Die geplante Zweitwohnsitzabgabe kommt vorerst nicht, hieß es am Donnerstag (24.10.) aus dem Büro von Finanzstadtrat Peter Hanke (SP). Eigentlich hätte die Steuer für Nicht-Wiener schon am 1. Jänner 2025 in Kraft treten sollen. Daraus wird nun nichts. Als ein Grund wird die heuer im Nationalrat beschlossene Verfassungsnovelle angegeben, die den Bundesländern auf diesem Gebiet mehr Kompetenzen einräumt. Das eröffne der Stadt Wien neue Handlungsmöglichkeiten, heißt es.

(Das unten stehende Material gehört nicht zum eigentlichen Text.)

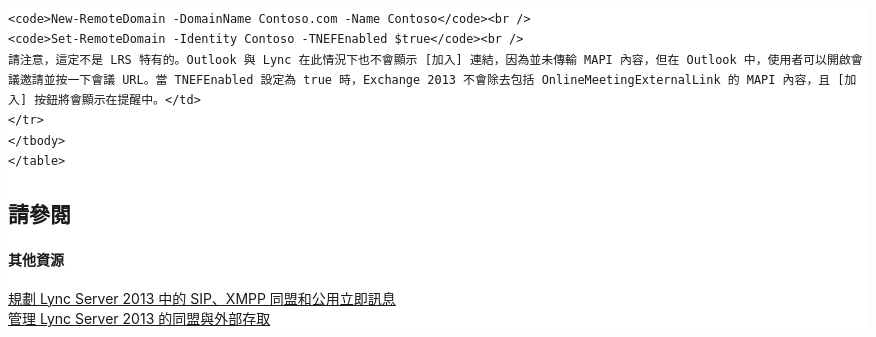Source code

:     <code>New-RemoteDomain -DomainName Contoso.com -Name Contoso</code><br />
    <code>Set-RemoteDomain -Identity Contoso -TNEFEnabled $true</code><br />
    請注意，這定不是 LRS 特有的。Outlook 與 Lync 在此情況下也不會顯示 [加入] 連結，因為並未傳輸 MAPI 內容，但在 Outlook 中，使用者可以開啟會議邀請並按一下會議 URL。當 TNEFEnabled 設定為 true 時，Exchange 2013 不會除去包括 OnlineMeetingExternalLink 的 MAPI 內容，且 [加入] 按鈕將會顯示在提醒中。</td>
    </tr>
    </tbody>
    </table>


## 請參閱

#### 其他資源

[規劃 Lync Server 2013 中的 SIP、XMPP 同盟和公用立即訊息](lync-server-2013-planning-for-sip-xmpp-federation-and-public-instant-messaging.md)  
[管理 Lync Server 2013 的同盟與外部存取](lync-server-2013-managing-federation-and-external-access-to-lync-server-2013.md)

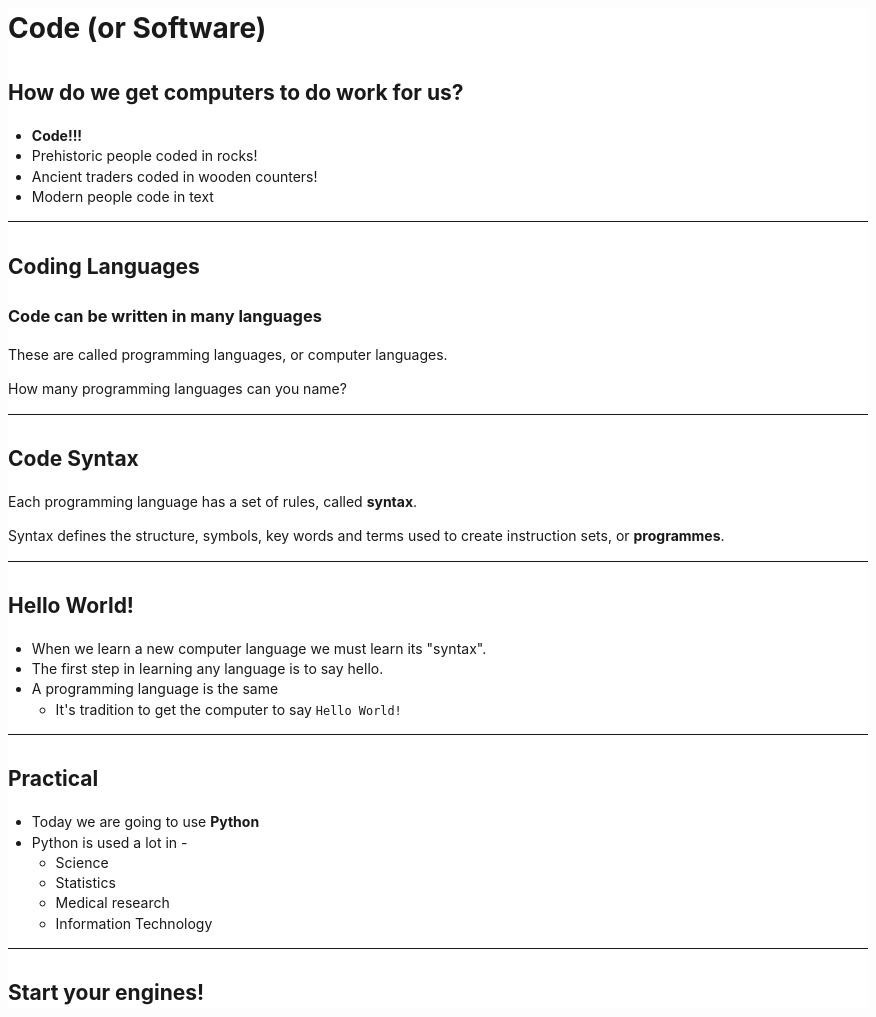 # Code (or Software) 

## How do we get computers to do work for us?

+ **Code!!!**
+ Prehistoric people coded in rocks!
+ Ancient traders coded in wooden counters!
+ Modern people code in text

---

## Coding Languages

### Code can be written in many languages

These are called programming languages, or computer languages.

How many programming languages can you name?

___

## Code Syntax

Each programming language has a set of rules, called **syntax**.

Syntax defines the structure, symbols, key words and terms used to create instruction sets, or **programmes**.

___

## Hello World! 

- When we learn a new computer language we must learn its "syntax".
- The first step in learning any language is to say hello.
- A programming language is the same
    + It's tradition to get the computer to say ``Hello World!``

---

## Practical

- Today we are going to use **Python**
- Python is used a lot in -
    + Science
    + Statistics
    + Medical research
    + Information Technology

___

## Start your engines!
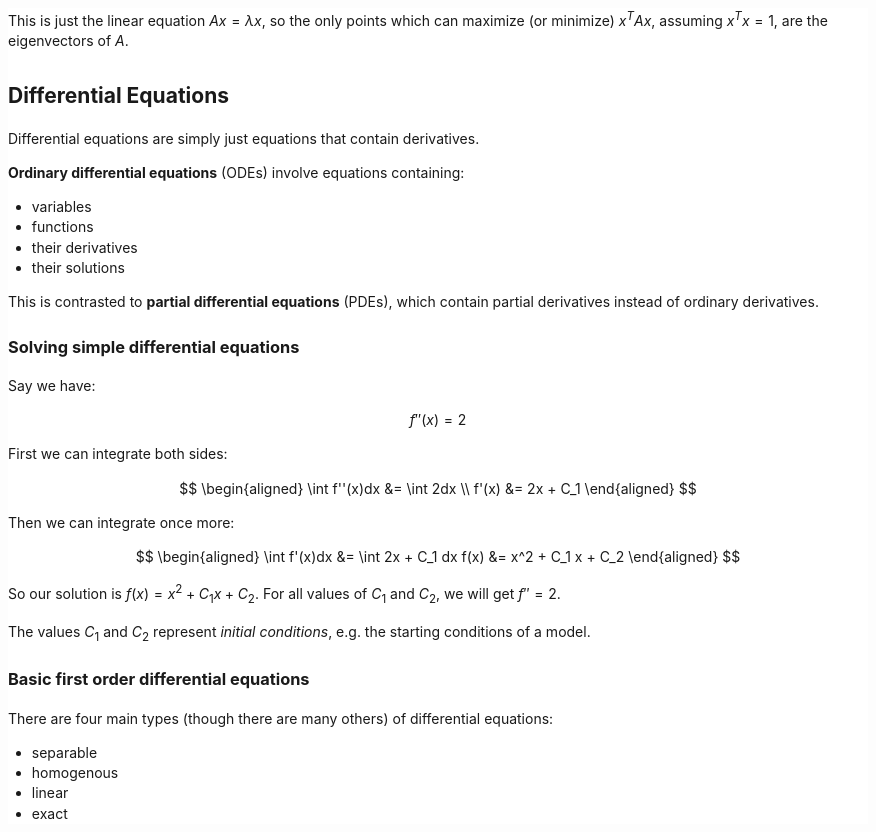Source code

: This is just the linear equation $Ax = \lambda x$, so the only points which can maximize (or minimize) $x^TAx$, assuming $x^Tx = 1$, are the eigenvectors of $A$.

## Differential Equations

Differential equations are simply just equations that contain derivatives.

__Ordinary differential equations__ (ODEs) involve equations containing:

- variables
- functions
- their derivatives
- their solutions

This is contrasted to __partial differential equations__ (PDEs), which contain partial derivatives instead of ordinary derivatives.

### Solving simple differential equations

Say we have:

$$
f''(x) = 2
$$

First we can integrate both sides:

$$
\begin{aligned}
\int f''(x)dx &= \int 2dx \\
f'(x) &= 2x + C_1
\end{aligned}
$$

Then we can integrate once more:

$$
\begin{aligned}
\int f'(x)dx &= \int 2x + C_1 dx
f(x) &= x^2 + C_1 x + C_2
\end{aligned}
$$

So our solution is $f(x) = x^2 + C_1 x + C_2$. For all values of $C_1$ and $C_2$, we will get $f'' = 2$.

The values $C_1$ and $C_2$ represent _initial conditions_, e.g. the starting conditions of a model.

### Basic first order differential equations

There are four main types (though there are many others) of differential equations:

- separable
- homogenous
- linear
- exact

Nun sollen diese von den Experten der Stadt Wien geprüft werden. Die Abgabe sei aber noch nicht vom Tisch, heißt es aus dem Rathaus, könnte beispielsweise im Rahmen eines Maßnahmenpakets doch noch eingeführt werden. Wien sei immerhin das Bundesland mit dem größten Wohnungsmarkt Österreichs.
Die Höhe der Zweitwohnsitzgebühr hätte sich an der Quadratmetergröße der Wohnung orientiert. Laut Büro von Stadtrat Hanke war eine Staffelung vorgesehen. Bis 60 Quadratmeter wären 300 Euro pro Jahr fällig geworden, bis 130 Quadratmeter 450 Euro. Für größere Zweitwohnsitz-Wohnungen wären dann 550 Euro jährlich zu bezahlen gewesen. Dazu hätten noch diverse Zu- und Abschläge kommen sollen. Menschen mit Hauptwohnsitz in Wien hätte die Abgabe nicht betroffen.
Scharfe Kritik an den geänderten Plänen von Finanzstadtrat Hanke kommt von den Wiener Grünen . "Die Verschiebung von Maßnahmen gegen Wohnungsleerstand ist das Eingeständnis eines Scheiterns der Wiener Stadtregierung. Wir haben genug von den Ausreden, es braucht endlich eine konsequente Bekämpfung von Wohnraub durch eine Leerstandsabgabe", poltert Grünen-Chefin Judith Pühringer.
VP-Wien-Chef Karl Mahrer begrüßt das Aus für die Zweitwohnsitzsteuer. "Das Ziel müsse jedenfalls sein, dass man im Endeffekt von jeglichen Abgaben Abstand nimm", so Mahrer. Die Stadt Wien verweigere seit Jahren eine eigene Studie, um den Wohnungs-Leerstand zu erheben. "Offenbar hat man Angst, dass auch in diesem Fall die Rechtfertigung für etwaige Abgaben wegfallen würde", so der Wohnbausprecher der Wiener Volkspartei, Gemeinderat Peter Sittler. Das Ziel müsse auch sein, Eigentum in Wien wieder möglich zu machen.